Lorraine Cerezo Lim, doing business as LQC Care Home and Richlee Care Home, and Luzviminda Cerezo, doing business as White Oaks Manor, Cerezo Residential Care Home and Ross Senior Care Home, operate the facilities, which are located in Campbell and San Jose, CA.

The employers, according to the Labor Department, paid most workers a flat rate per day, ranging from $75 to $103, for working at least 12 hours per day, five to six days a week. Those per-day rates did not add up to at least $7.25 per hour for all of the hours worked.

The employer also did not pay workers time and one-half their regular rates when they worked more than 40 hours in a week, as overtime laws require, and did not record the hours actually worked by employees, in violation of the FLSA’s provisions, the Labor Department said.

“Workers in the residential care industry, who work long hours taking care of our loved ones, often struggle to take care of their own families. When they are denied hard and rightfully earned wages, it’s unacceptable,” said Susana Blanco, director of the Wage and Hour Division’s San Francisco District Office. “The violations found here are all too common.

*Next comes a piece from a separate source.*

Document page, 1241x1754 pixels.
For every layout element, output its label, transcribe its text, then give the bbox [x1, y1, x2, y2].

The resolution of this case sends a strong message that we are committed to making sure that these workers take home every penny they have rightfully earned.”

The department’s Wage and Hour Division said it continues to find violations in the residential care field, particularly in the Bay Area. In the 2015 fiscal year, the division’s San Francisco District Office concluded more than 100 investigations of residential care facilities and nursing homes, resulting in $3 million in back wages and damages for more than 475 employees.